If you look back in time and dig up the National Defense Education Act of 1958, and then research Project Talent run by Dr. Flanagan what you will find is that testing students served a purpose clearly focused on national defense.
The tests were designed to separate out the smartest and brightest students from the average or less than average students who were basically abandoned to the liberal controlled public school system.
The tests were designed to find the smartest and brightest students and then focus on those students to be channeled into STEM education for science research and development to put America in the lead in science and technology which was paramount back in the 1950’s and 1960’s during the cold war.

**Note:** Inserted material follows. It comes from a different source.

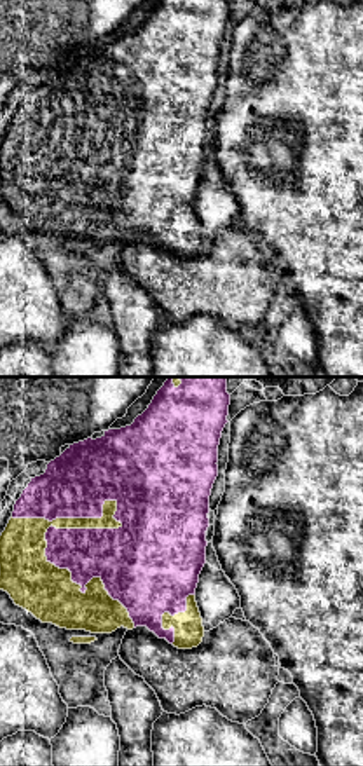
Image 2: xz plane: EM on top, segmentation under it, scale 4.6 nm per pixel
meets yellow at (63, 178); contact 750 nm long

If you will recall, when Hitler and his nazi regime fell, Russia took roughly half of Hitler’s scientists and America took the rest through Operation Paperclip.

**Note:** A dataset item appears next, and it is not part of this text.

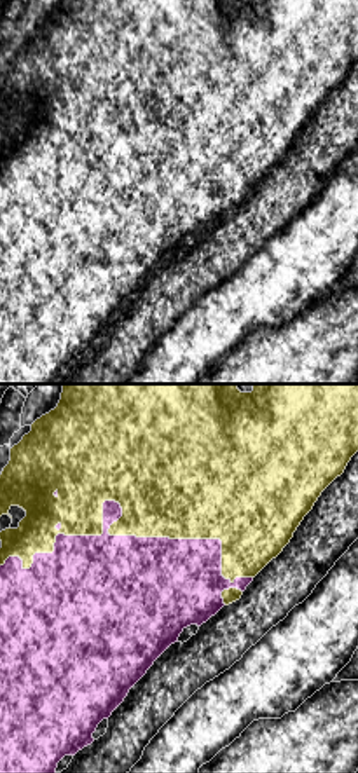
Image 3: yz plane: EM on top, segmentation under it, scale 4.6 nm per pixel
meets yellow at (114, 131); contact 1150 nm long

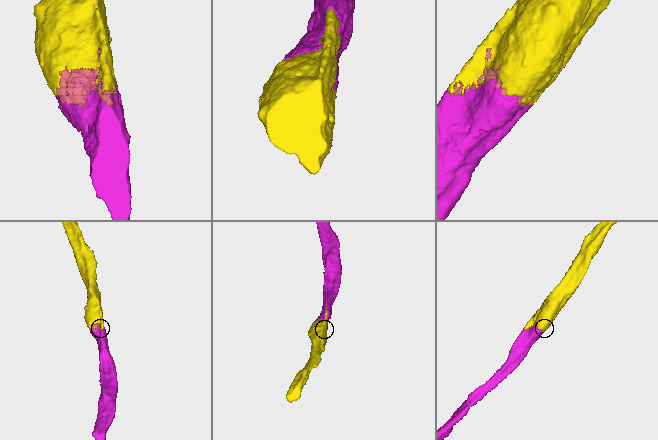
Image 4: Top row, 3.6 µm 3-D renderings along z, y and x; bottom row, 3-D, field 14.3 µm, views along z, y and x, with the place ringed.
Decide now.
same cell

https://en.wikipedia.org/wiki/Operation_Paperclip
Some of you might recall it was a nazi rocket scientist named Wernher Von Braun America captured who put America on the moon.https://en.wikipedia.org/wiki/Wernher_von_Braun
You have to understand that our survival and national defense was directly tied to the development of brain power through specialized education which did not exist back then and so America developed a separate and NOT equal system of education.
Our federal government and military industrial complex wanted only the smartest students for their purposes while completely abandoning those deemed not worthy into junk schools or public education.

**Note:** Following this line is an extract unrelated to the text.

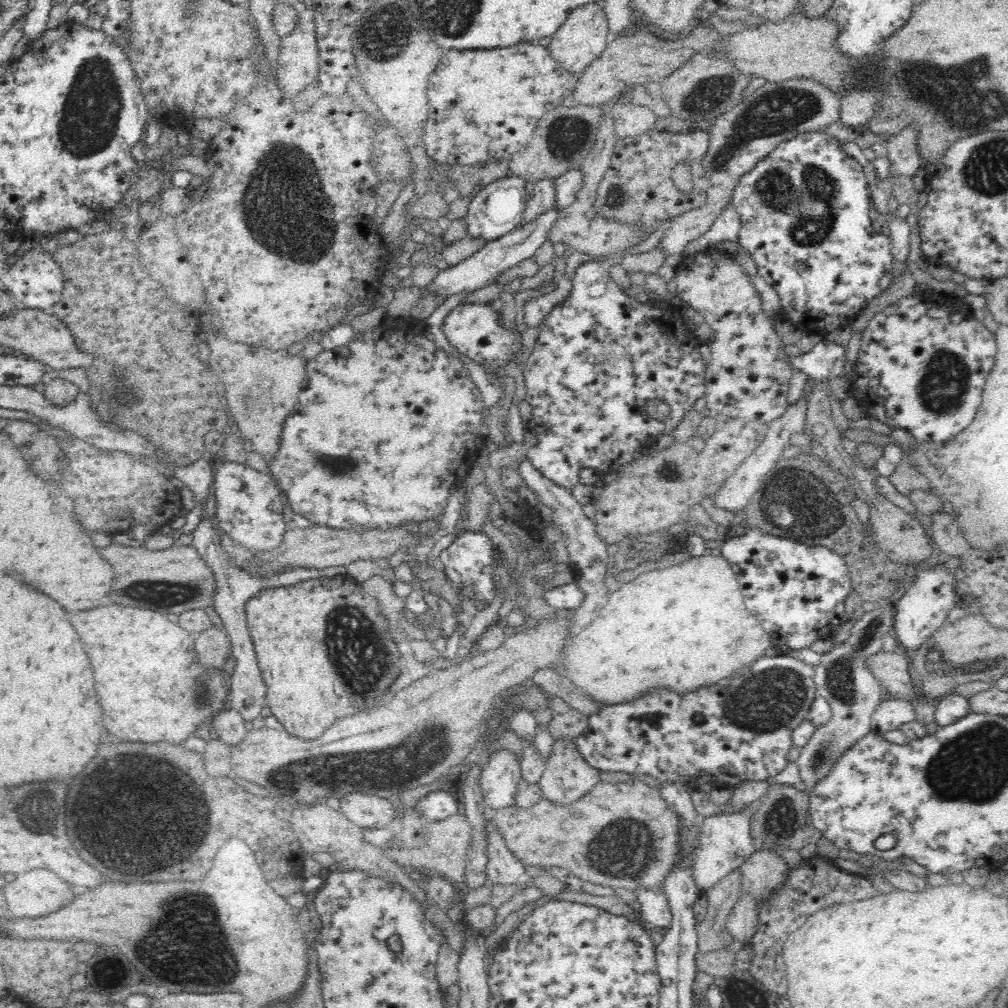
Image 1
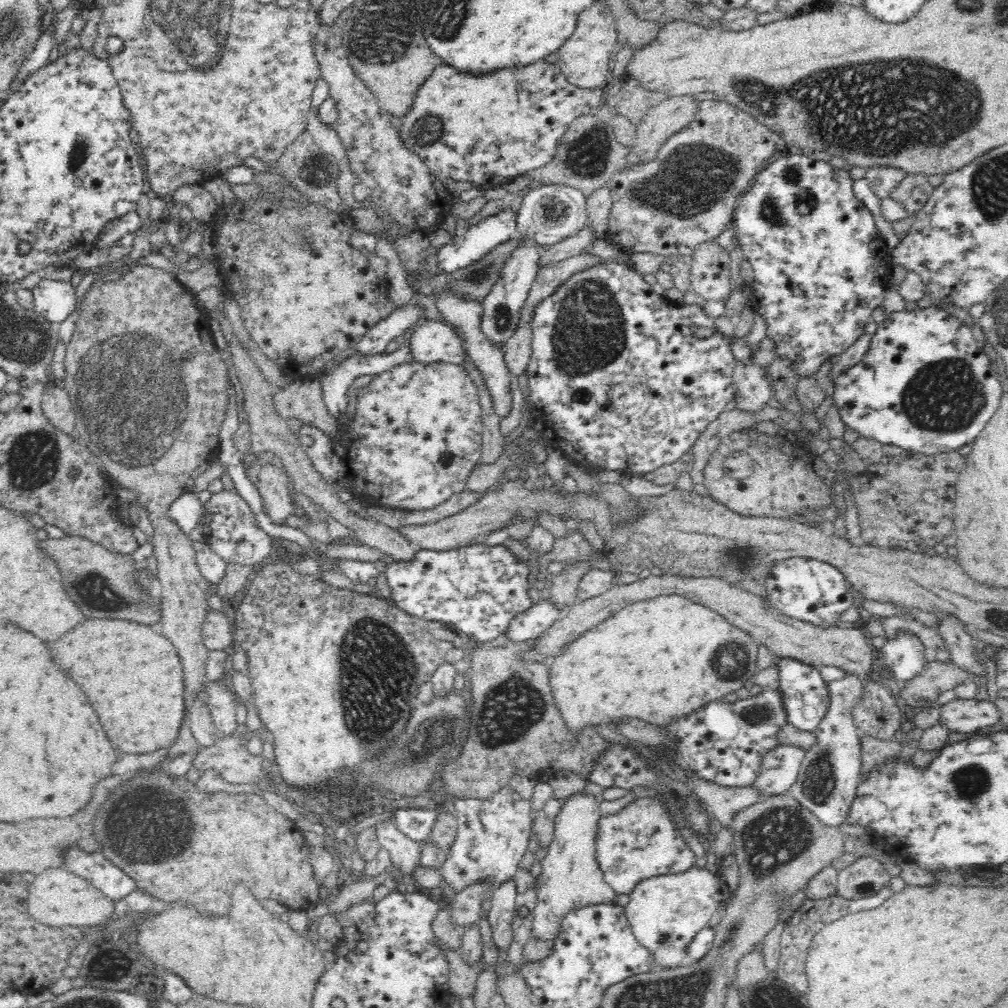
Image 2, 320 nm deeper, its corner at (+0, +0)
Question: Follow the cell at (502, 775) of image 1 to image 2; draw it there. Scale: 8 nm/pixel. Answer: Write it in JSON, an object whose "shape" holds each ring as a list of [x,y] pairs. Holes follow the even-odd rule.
{"shape":[[[502,786],[486,800],[478,797],[453,796],[457,817],[457,835],[447,852],[441,875],[454,892],[461,891],[474,881],[488,878],[496,884],[515,878],[530,836],[533,814],[530,802],[514,792],[510,786]]]}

I learned of this because I was a STEM student who attended a U.S. Army private school creation. It was done undercover to keep people in the dark as to what was really going on back then.
You can read about this situation in the archives of President Dwight Eisenhower- a U.S. Army general turned president. Some of the details have only recently been declassified. But in cabinet meetings minutes you can read how Eisenhower and his science team put it all together covertly through universities and secondary schools.
Testing was their way to secretly cull the smartest students who were never to go to public schools- only the dummies. It was done for no other reason.
Today STEM education is common and available to any qualified students. STEM education is today out of the closet.
Anyone who wants to do away with testing is basically saying all students are equal so the smart ones are forced to be equal to the dummies and experience the same substandard education. In other words, hold back the smart ones along with the dummies while dumbing down education for the dummies to look smarter than they really are.
Good education should allow each student to advance at their own pace, not a failed system of everyone is equal so stay in your place until allowed to advance.